Tom Rakewell poses the greatest musical, vocal and acting challenges of the opera. It is a long and complicated role. It demands a highly intelligent, musical singer, capable of delivering a very sophisticated text with ease in spite of the rhythmical and melodic challenges of Stravinsky's writing. It also demands great dynamic control, and above all, great stamina, since Tom sings in eight out of the nine scenes that comprise the opera. On opening night at Bellas Artes, Mr. Pons sang with a clear tone and a timbre of rare beauty, rising to all the challenges of this complicated role. His text delivery was remarkable; of all the cast members, he was the only one who could be understood without issue and who displayed no trace of a foreign accent. His acting, too, was exemplary, fulfilling all the demands of the production which demands great athleticism, deep character development, and no misgivings about bearing it all ––literally and figuratively–– on stage. The graveyard scene and the Bedlam scene, in particular, were standouts of the evening, his singing and acting so arresting that one could hear a pin drop in the house. He deservedly got a big ovation from the public as well.

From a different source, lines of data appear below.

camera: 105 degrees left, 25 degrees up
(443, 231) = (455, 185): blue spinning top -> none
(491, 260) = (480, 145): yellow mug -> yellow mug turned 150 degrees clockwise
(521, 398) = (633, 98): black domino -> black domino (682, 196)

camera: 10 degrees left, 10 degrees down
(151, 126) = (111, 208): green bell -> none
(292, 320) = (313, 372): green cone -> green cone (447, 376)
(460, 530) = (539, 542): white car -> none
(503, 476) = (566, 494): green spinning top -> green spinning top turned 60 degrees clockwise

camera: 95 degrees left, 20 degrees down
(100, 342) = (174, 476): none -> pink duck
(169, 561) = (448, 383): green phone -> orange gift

In the role of Nick Shadow, making his Mexican debut was the French/British bass-baritone Thomas Dear. A handsome devil, pun intended, Mr. Dear also possesses all the vocal, musical and acting qualities required to perform his role convincingly. His towering stature and deep, sonorous bass-baritone which only on occasion sounded slightly muffled, cut a very compelling figure. Musically and dramatically he was very solid and also convincingly portrayed the various facets of his character, affable, charming, and seductive at first, and dangerously menacing in the graveyard scene.

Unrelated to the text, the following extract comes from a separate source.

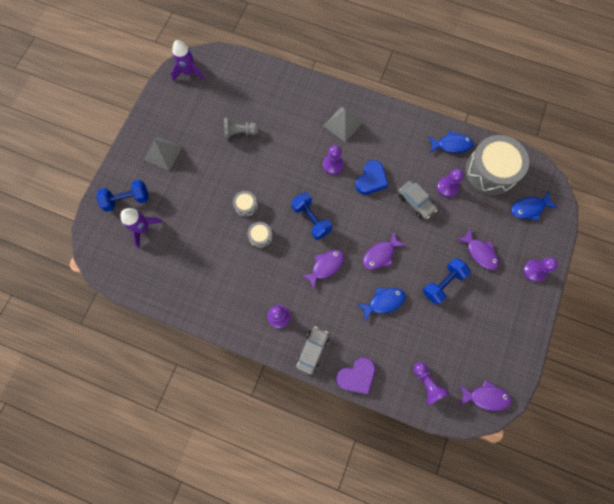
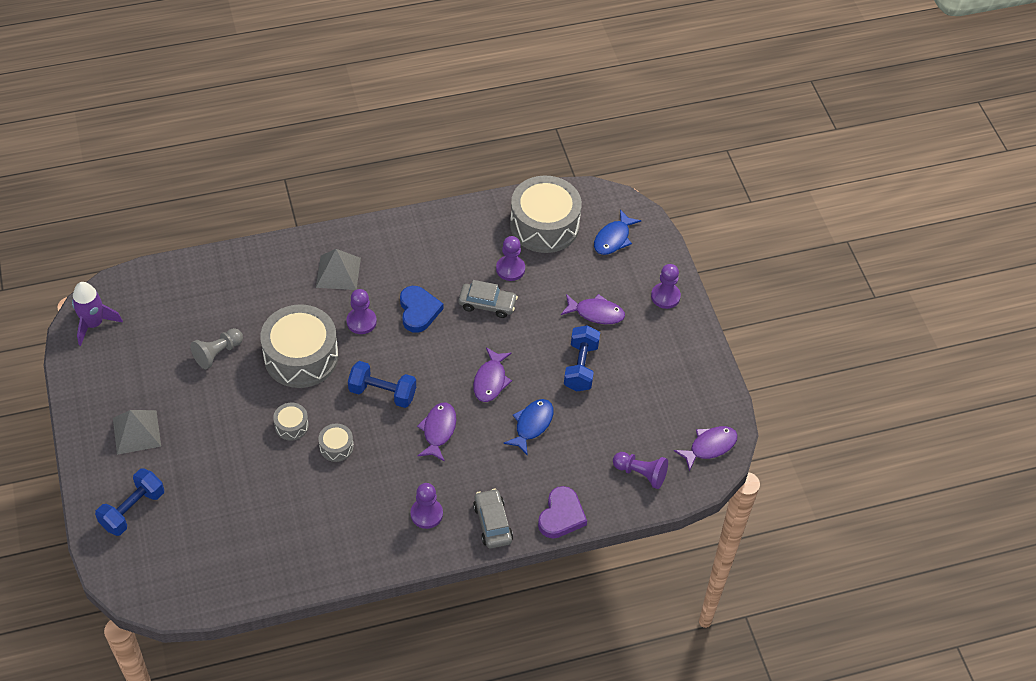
camera: 40 degrees left, 20 degrees down
(143, 228) = (181, 528): purple rocket -> none
(283, 165) = (301, 357): none -> grey drum
(451, 145) = (481, 223): blue fish -> none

The orchestra of Bellas Artes was brilliantly conducted by the young Mexican conductor Ivan López Reynoso, who is enjoying a budding international career which has taken him to various European theaters and recently saw him make his US debut at the Santa Fe opera. A singer (countertenor) in his own right, he commanded the orchestra at all times, which played with great clarity and provided exemplary support for the singers. A special mention should be reserved for the trumpet player who perfectly executed the difficult auction scene. The quality of Mexico's Bellas Artes orchestra was a great, positive surprise. The chorus, by contrast, was very disappointing. They sounded ill-prepared, constantly rushing and out of sync with the conductor, and their English was heavily accented and indecipherable.
In spite of some shortcomings, overall, this production was a resounding success, and one can say without a doubt that Mexican audiences were treated to a memorable evening.